Même chez les plus jeunes

Se pourrait-il que les deux études ne reflètent pas les améliorations récentes du filet de sécurité sociale en Norvège et au Canada ? « C’est un bon point, mais certaines parties du système de sécurité sociale en Norvège ont été mises en place entre 1945 et 1960, alors on devrait voir une différence avec les États-Unis », répond M. Kinge. Mme Schirle, de l’Université Wilfrid Laurier, a la même réponse. « Nous discutons ce point dans notre étude. Si le niveau de protection sociale avait un impact sur l’écart entre l’espérance de vie des plus pauvres et celle des plus riches, on devrait voir un changement entre les gens qui sont nés dans les années 20 et ceux qui sont nés dans les années 50, ces derniers ayant bénéficié de beaucoup de progrès sur ce plan. » L’économiste de Waterloo a aussi envisagé que la mobilité sociale, plus grande au Canada qu’aux États-Unis récemment, puisse expliquer le mystère de la faible efficacité des politiques sociales sur la santé des plus pauvres. « Mais la Norvège a une mobilité sociale, entre générations, encore plus grande que le Canada, donc on doit éliminer cette possibilité », dit Mme Schirle.

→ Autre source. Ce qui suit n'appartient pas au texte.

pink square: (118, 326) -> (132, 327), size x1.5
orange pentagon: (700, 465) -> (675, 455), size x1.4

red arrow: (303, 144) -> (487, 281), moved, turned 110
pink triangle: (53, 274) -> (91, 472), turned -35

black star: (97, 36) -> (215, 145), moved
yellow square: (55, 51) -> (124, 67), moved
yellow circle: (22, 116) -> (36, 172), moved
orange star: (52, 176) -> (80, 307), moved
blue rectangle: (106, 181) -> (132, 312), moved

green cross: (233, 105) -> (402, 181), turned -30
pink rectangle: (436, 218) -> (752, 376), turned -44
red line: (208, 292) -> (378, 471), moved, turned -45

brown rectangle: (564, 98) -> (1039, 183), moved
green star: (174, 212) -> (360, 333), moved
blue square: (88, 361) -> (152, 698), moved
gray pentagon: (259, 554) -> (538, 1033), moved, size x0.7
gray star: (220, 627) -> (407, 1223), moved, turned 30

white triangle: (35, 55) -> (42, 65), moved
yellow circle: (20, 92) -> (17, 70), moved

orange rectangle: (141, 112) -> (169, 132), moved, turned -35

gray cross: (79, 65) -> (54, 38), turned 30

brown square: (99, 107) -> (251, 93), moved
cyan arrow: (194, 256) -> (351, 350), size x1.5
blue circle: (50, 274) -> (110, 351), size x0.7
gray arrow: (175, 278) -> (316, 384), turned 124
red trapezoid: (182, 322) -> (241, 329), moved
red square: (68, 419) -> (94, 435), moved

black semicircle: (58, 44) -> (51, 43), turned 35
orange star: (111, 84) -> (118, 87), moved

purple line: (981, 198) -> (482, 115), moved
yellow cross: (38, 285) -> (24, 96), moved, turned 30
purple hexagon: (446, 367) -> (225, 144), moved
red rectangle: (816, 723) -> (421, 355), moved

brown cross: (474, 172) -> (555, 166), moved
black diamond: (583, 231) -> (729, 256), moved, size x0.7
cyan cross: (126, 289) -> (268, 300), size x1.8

L’aide au bas de l’échelle

Comment aider ceux qui sont au bas de l’échelle ? « Il se peut que ce soit difficile, dit M. Kinge. Il faudra plusieurs interventions par différents spécialistes. Par exemple, ça peut être lié à la drogue, au tabagisme, à l’obésité. » Des programmes ciblant les plus pauvres ne risquent-ils pas d’accentuer leur stigmatisation ? « Je comprends le principe, mais pour réduire les inégalités, il faut cibler les plus mal pris, les mères dès la grossesse, dit l’épidémiologiste norvégien. Honnêtement, je vois qu’il y a un débat universitaire sur le plan éthique, mais concrètement, les gens qu’on essaie d’aider ne se sentent pas diminués ou stigmatisés. »

Une analyse québécoise

Un démographe à la retraite, Robert Choinière, a récemment fait une analyse nord-américaine montrant que le Québec est au premier rang de l’espérance de vie parmi les provinces canadiennes et États américains, à 82,5 ans. Pour les femmes, le Québec se classe au troisième rang parmi les provinces canadiennes, à 84,2 ans. M. Choinière, qui a travaillé pendant plus de 30 ans dans le domaine de la santé des populations, notamment à l’Institut national de santé publique du Québec et à la Direction régionale de santé publique de Montréal, a aussi calculé que parmi les provinces canadiennes, c’est au Québec et en Colombie-Britannique que les gens vivent le plus longtemps en santé. Pour M. Choinière, cela montre que l’état de santé et l’espérance de vie ne dépendent pas seulement du revenu – il souligne que le Québec arrive au dernier rang des provinces et États pour le PIB par habitant.